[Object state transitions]

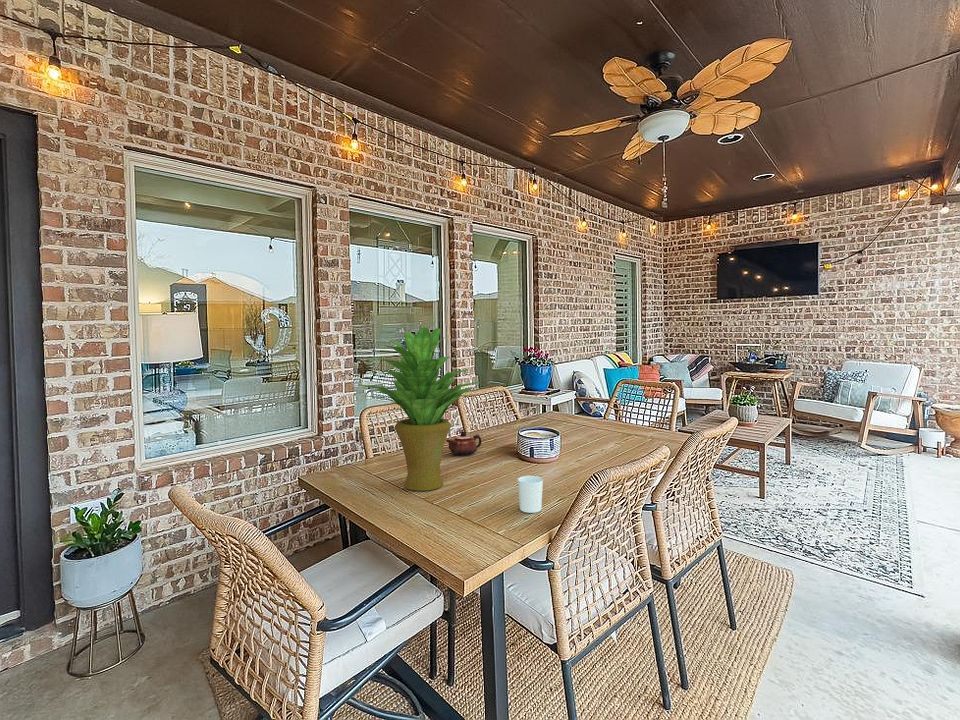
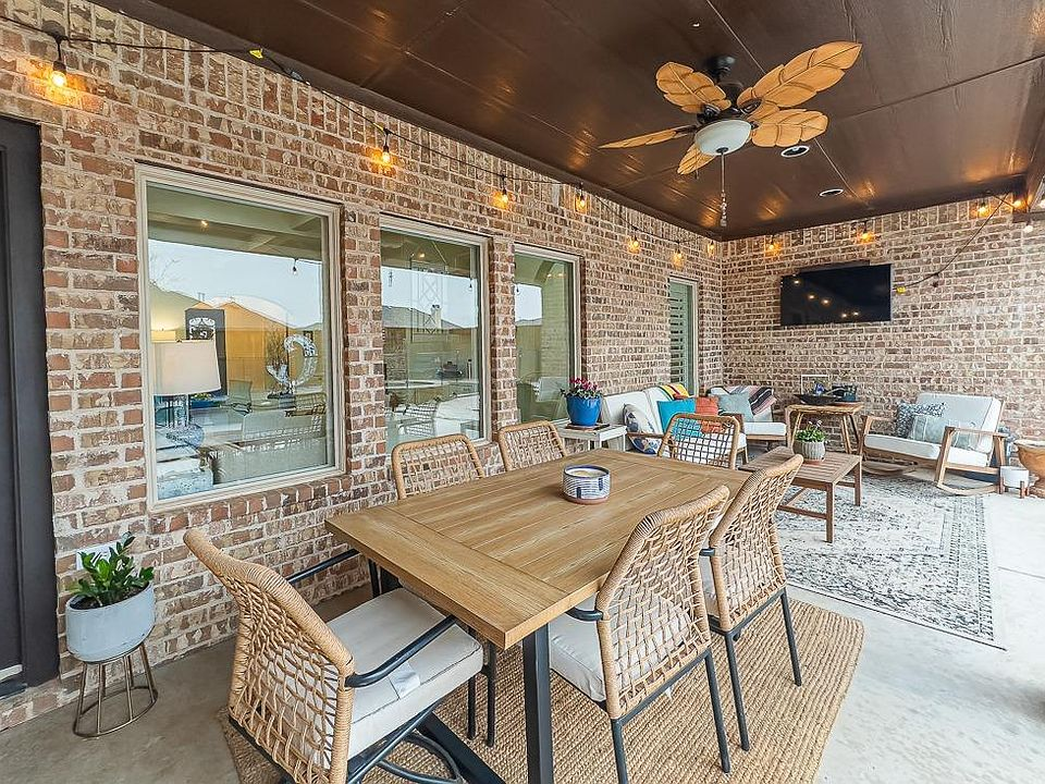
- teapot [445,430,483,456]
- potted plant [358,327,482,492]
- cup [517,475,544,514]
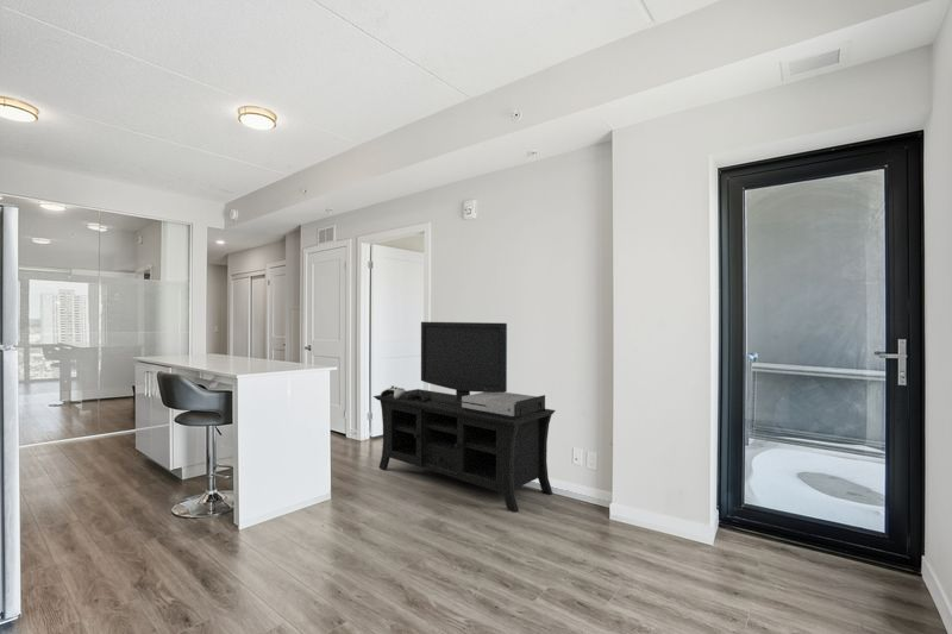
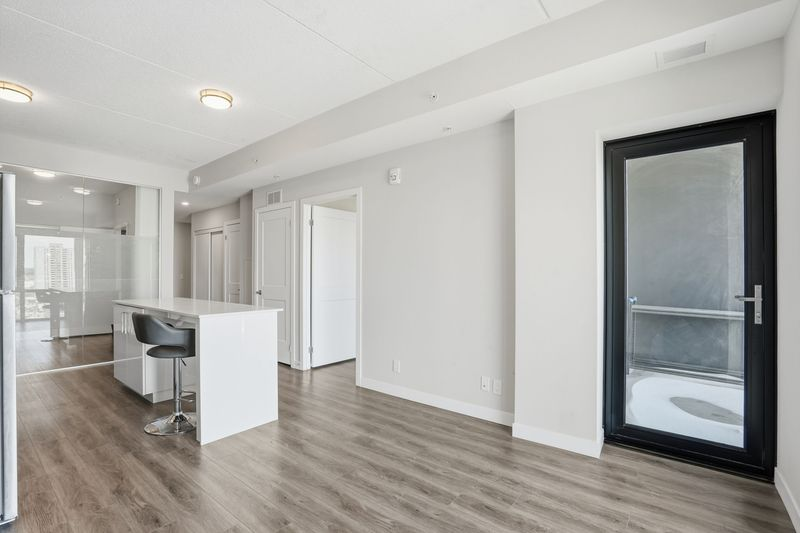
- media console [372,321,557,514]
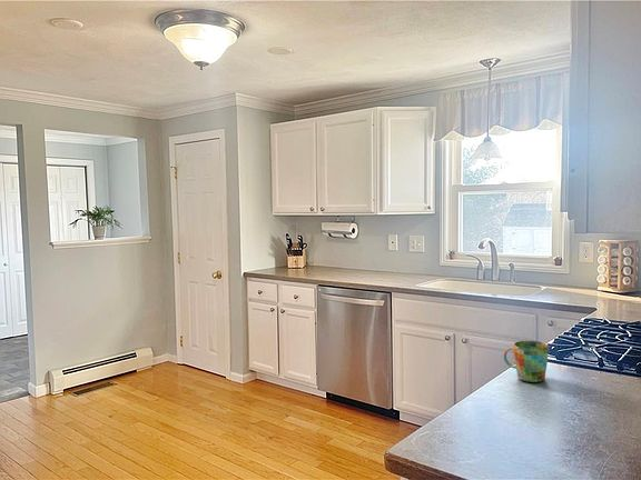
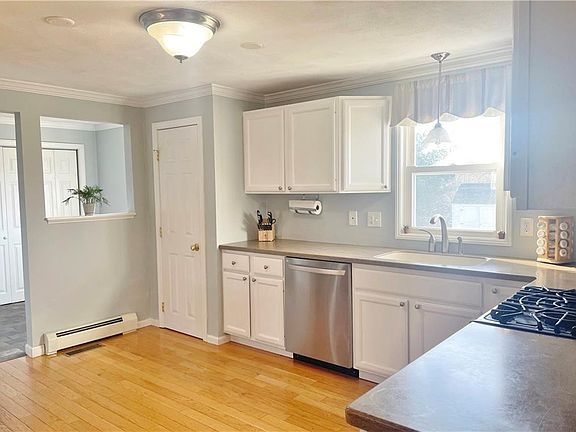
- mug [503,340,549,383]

__WHAT IS EXPECTED__:
The full text of the data above, exact and without pictures, is what to return.

__RESPONSE FOR THIS EXERCISE__:
- teapot [445,430,483,456]
- potted plant [358,327,482,492]
- cup [517,475,544,514]
- media console [372,321,557,514]
- mug [503,340,549,383]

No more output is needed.